Bu ara ya dışarılarda Ankara sokaklarını, restoranlarını, barlarını şenlendiriyorum ya da evde gömülmüş film, dizi ne buldu isem izliyorum. İzlediğim filmlerin her birini tek tek yazmak istiyorum ama fırsat bulamamaktan şikayetçiyim. Hafta içi bedenim işe giderken ruhum Ankara semalarını dolanıp duruyor. Ruh dedim ya benimki sanki bir uçurtma olmuş ofiste oturan bedenimin sağ el bileğine bağlı ipini kah zorlayarak daha yükseklere çıkmaya uğraşıyor, kah umutsuzluğa saplanıp aşağı doğru hüzünlü hüzünlü süzülüyor. İşte tam da bu aralar bedenimle ruhumun bir araya gelebildiği nadir zamanlardan birinde öyle bir film izledim ki artık daha fazla bekletmeden bunu mutlaka yazmalıyım dedim.
Belki de pek çoğunuzun yıllar önce izlediği Finding Neverland’den bahsediyorum. Hani şu Peter Pan masalı, Johnny Depp’in müthiş filmi. Yapamazsın edemezsincilere, hayatın kirli, küçük hesaplarına, yalan ve dolanlarına meydan okuyan bir masal. Sadece Peter Pan’dan dolayı değil. Gülmeyi unutan büyümüşlere, çok ciddilere, sert bakışlılara, kötümserlere, inanmayanlara, hayal kuramayanlara neşenin, gerçek bir kahkahanın ne olduğunu hatırlattığından dolayı.

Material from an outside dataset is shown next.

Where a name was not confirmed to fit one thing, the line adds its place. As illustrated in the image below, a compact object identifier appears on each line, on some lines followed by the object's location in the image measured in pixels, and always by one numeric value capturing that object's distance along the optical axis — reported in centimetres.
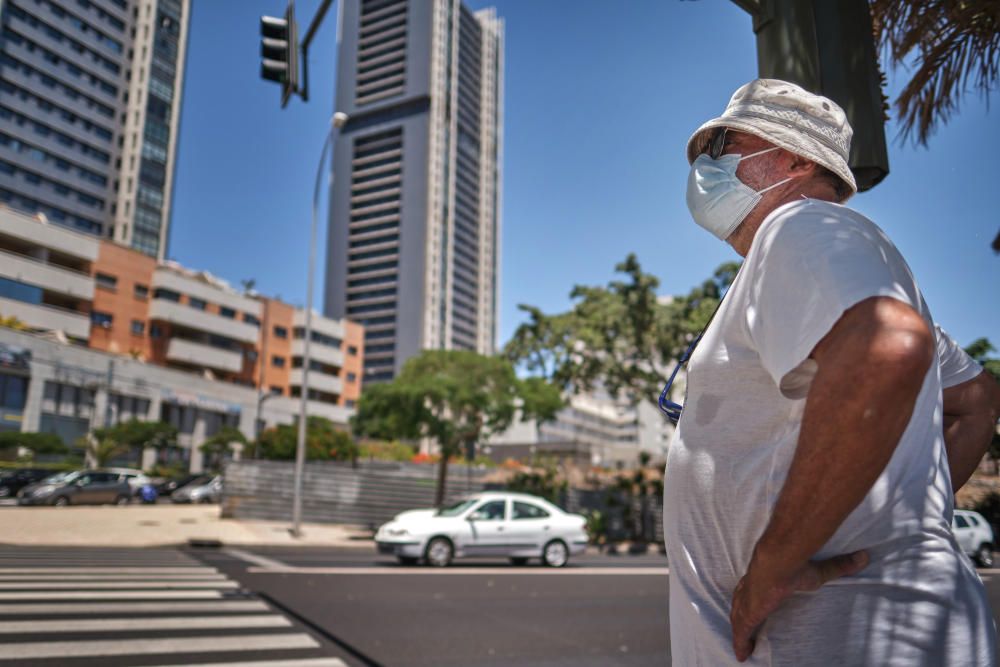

Film birbirinden müthiş oyuncularla dolu: Johnny’nin yanında Kate Winslet, Dustin Hoffman ve başka August Rush ve Charlie and the Chocolate Factory’den hatırladığımız cidden çok etkileyici bir çocuk karakter olan Freddie Highmore. Film daha önce yazdığım Big Fish ve Secondhand Lions’a benzer hisler uyandırmakla birlikte çok daha etkileyici. Beğendiğim çok sahnesi var ama filmin sürprizlerini bozmamak için hiç birini burada yazmak istemiyorum.
Bu filmi izleyin hem de hiç zaman geçirmeden, bekletmeden. Özellikle de inanmaya, hayal etmeye ihtiyacınız varsa… ki bence bu hepimizin her zaman duyduğu bir ihtiyaç galiba.